Brief - Substitute "gemaklik" for "warm" in the stretch of the items from the line containing "funksionaliteit en styl" through the line containing "enige klerekas.". Return only those lines, with everything else left unchanged.
═════ Information shown
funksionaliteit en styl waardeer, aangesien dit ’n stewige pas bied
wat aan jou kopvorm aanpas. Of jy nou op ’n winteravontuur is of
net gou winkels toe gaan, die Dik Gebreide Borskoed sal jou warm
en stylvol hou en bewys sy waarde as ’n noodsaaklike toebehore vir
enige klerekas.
══════════
═════ Information shown
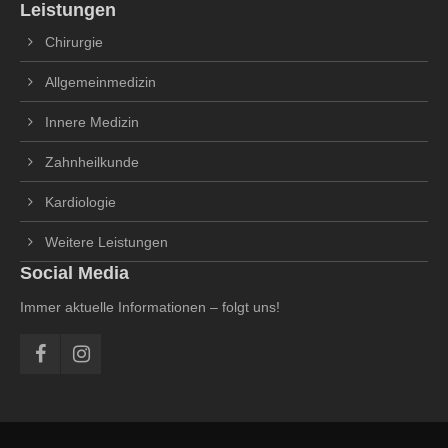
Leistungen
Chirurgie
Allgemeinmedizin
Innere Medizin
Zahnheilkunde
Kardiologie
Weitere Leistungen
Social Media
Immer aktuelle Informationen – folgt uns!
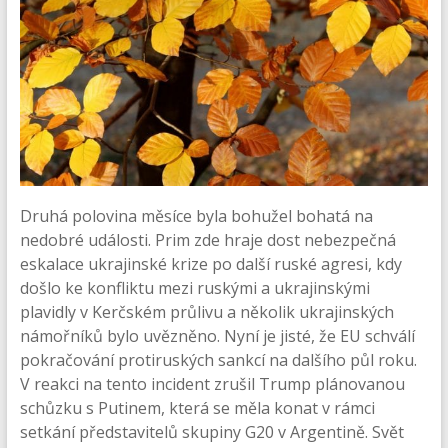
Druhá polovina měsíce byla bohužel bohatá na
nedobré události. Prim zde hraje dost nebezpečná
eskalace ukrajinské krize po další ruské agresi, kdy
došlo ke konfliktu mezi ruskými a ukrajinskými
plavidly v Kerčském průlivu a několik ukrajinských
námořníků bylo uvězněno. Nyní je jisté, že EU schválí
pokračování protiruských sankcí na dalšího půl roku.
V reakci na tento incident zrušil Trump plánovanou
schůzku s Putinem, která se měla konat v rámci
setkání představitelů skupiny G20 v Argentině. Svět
══════════
Answer -
funksionaliteit en styl waardeer, aangesien dit ’n stewige pas bied
wat aan jou kopvorm aanpas. Of jy nou op ’n winteravontuur is of
net gou winkels toe gaan, die Dik Gebreide Borskoed sal jou gemaklik
en stylvol hou en bewys sy waarde as ’n noodsaaklike toebehore vir
enige klerekas.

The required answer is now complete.